ブラックホールの自転が高速ジェットの形成に与える影響

このエントリーをはてなブックマークに追加
多数の超大質量ブラックホールの解析により、ブラックホールの自転が宇宙の遠方から届く電波の源である高速ジェットの形成に影響している可能性が示された。

【2018年1月19日 国立天文台

多くの銀河の中心には、太陽の数百万倍以上もの質量を持つ超大質量ブラックホールが存在している。ブラックホールは光を含めすべての電磁波を吸収するため、その姿を直接見ることはできないが、ブラックホールに向かって落ち込みながら超高温になる物質がブラックホールの周囲に作る降着円盤からの光は見える。

降着円盤を持つブラックホールは電波を放つ「クエーサー」として観測される。なかでも、全体の1割程度しか存在していない強い電波を放つクエーサーは、降着円盤内の物質の一部がブラックホールに落ち込まず、ブラックホールの両極から高速のジェットとして吹き出していると考えられている。しかし、どのようにジェットが形成されるのかはまだ解明されていない。

国立天文台のAndreas Schulzeさんたちの研究チームは8000個近くのクエーサーについて、ブラックホールの周囲と降着円盤から放射された酸素イオンの光の強さを測定した。
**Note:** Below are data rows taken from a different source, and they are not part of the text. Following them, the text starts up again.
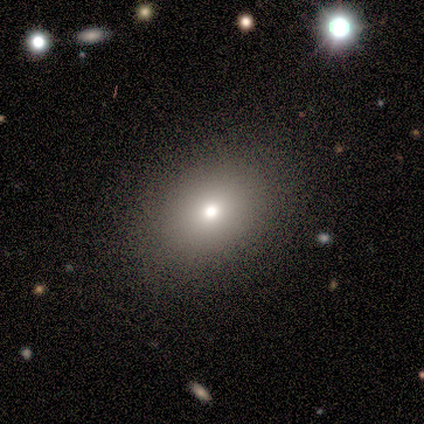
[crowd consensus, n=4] smooth_or_featured: smooth (p=0.50) [tied with: star or artifact p=0.50]
how_rounded: in between (p=1.00)
merging: none (p=1.00)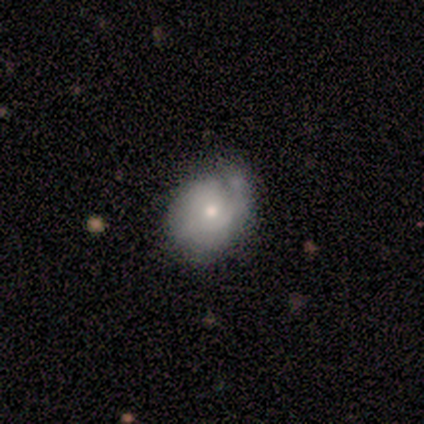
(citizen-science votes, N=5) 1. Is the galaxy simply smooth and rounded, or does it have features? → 80% smooth, 20% star or artifact, 0% featured or disk.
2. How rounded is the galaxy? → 75% round, 25% in between, 0% cigar-shaped.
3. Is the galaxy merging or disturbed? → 75% none, 25% major disturbance, 0% minor disturbance, 0% merger.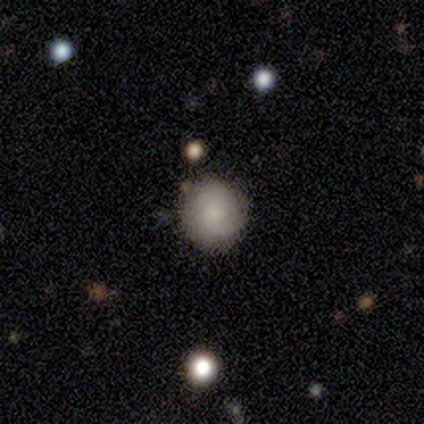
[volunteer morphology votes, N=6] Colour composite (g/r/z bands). It shows a smooth galaxy with no disk features (50%, tied with featured or disk) that is round (100%). Merging: none (100%).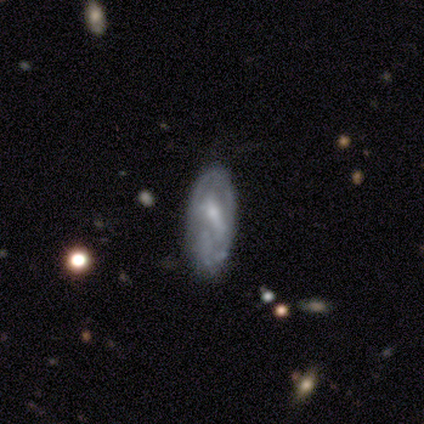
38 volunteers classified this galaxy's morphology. Smooth or featured: featured or disk — 74% (smooth — 21%)
Edge-on disk: no — 86% (yes — 14%)
Bar: weak — 50% (no — 38%)
Spiral arms: yes — 54% (no — 46%)
Spiral winding: tight — 54% (medium — 31%)
Spiral arm count: 2 — 46% (can't tell — 31%)
Bulge size: small — 50% (moderate — 33%)
Merging: none — 61% (minor disturbance — 22%)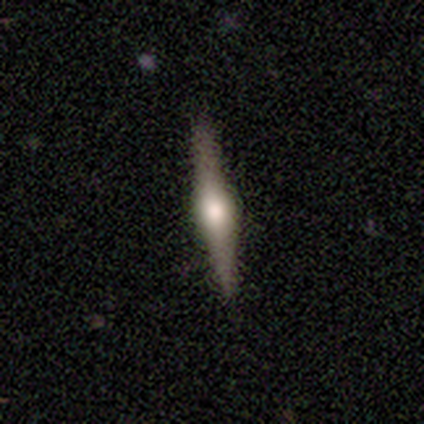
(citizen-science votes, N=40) smooth-or-featured: featured or disk: 72% | smooth: 18% | star or artifact: 10%
  disk-edge-on: yes: 100% | no: 0%
    edge-on-bulge: rounded: 86% | boxy: 14% | none: 0%
  merging: none: 94% | minor disturbance: 6% | major disturbance: 0% | merger: 0%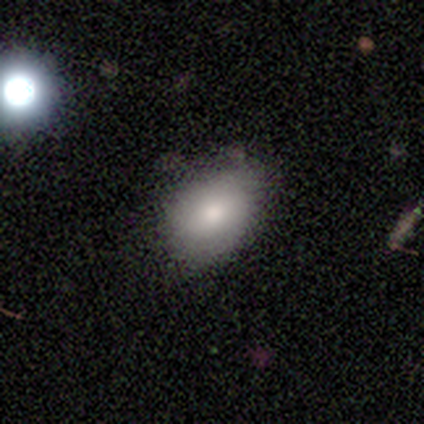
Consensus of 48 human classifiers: Smooth or featured: smooth — 77% (featured or disk — 17%)
How rounded: in between — 92% (round — 8%)
Merging: none — 64% (minor disturbance — 33%)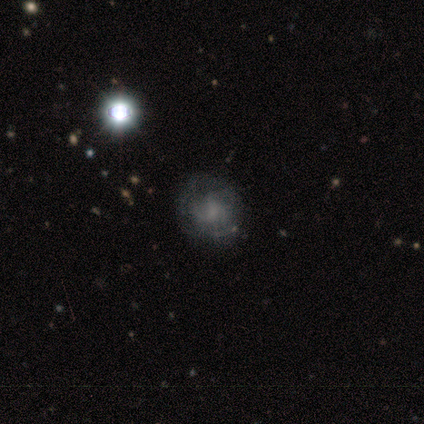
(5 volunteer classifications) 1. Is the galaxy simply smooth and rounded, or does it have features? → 60% featured or disk, 20% smooth, 20% star or artifact.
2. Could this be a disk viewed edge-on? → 100% no, 0% yes.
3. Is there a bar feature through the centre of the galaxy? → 67% no, 33% strong, 0% weak.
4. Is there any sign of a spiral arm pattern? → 67% no, 33% yes.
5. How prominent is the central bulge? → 67% small, 33% none, 0% dominant, 0% large, 0% moderate.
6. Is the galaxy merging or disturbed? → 75% none, 25% major disturbance, 0% minor disturbance, 0% merger.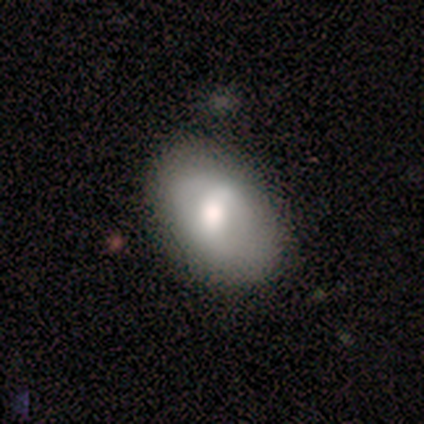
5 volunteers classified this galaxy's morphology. Smooth or featured?
  - featured or disk: 60% *
  - smooth: 40%
  - star or artifact: 0%
Edge-on disk?
  - no: 100% *
  - yes: 0%
Bar?
  - weak: 67% *
  - strong: 33%
  - no: 0%
Spiral arms?
  - yes: 67% *
  - no: 33%
Spiral winding?
  - tight: 50% * (tied)
  - loose: 50% * (tied)
  - medium: 0%
Spiral arm count?
  - 2: 50% * (tied)
  - can't tell: 50% * (tied)
  - 1: 0%
  - 3: 0%
  - 4: 0%
  - more than 4: 0%
Bulge size?
  - moderate: 67% *
  - large: 33%
  - dominant: 0%
  - small: 0%
  - none: 0%
Merging?
  - none: 60% *
  - minor disturbance: 40%
  - major disturbance: 0%
  - merger: 0%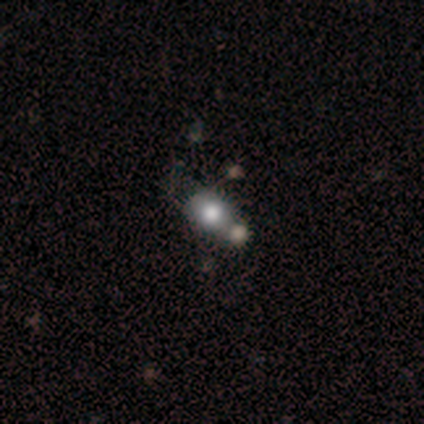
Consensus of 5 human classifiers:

その結果、強い電波を放つクエーサーはそうでないものに比べて酸素イオンの光が平均で1.5倍ほど強いことが明らかになった。酸素イオンの光の強さは中心にあるブラックホールの自転速度と関係があるため、今回の結果はブラックホールの自転がジェットの形成に重要な要素である可能性を示すものといえる。

超大質量ブラックホールの周りにある降着円盤
超大質量ブラックホールの周りにある降着円盤の想像図(提供:国立天文台)

「この研究結果は、電波が強いクエーサーと弱いクエーサーの違いがブラックホールの自転だけで決まっているという意味ではありません。しかし、自転を抜きに考えることができないことは確かです。宇宙の遠方から届くブラックホールという怪物の声の大きさを、その自転速度が決めている可能性があるのです」(Schulzeさん)。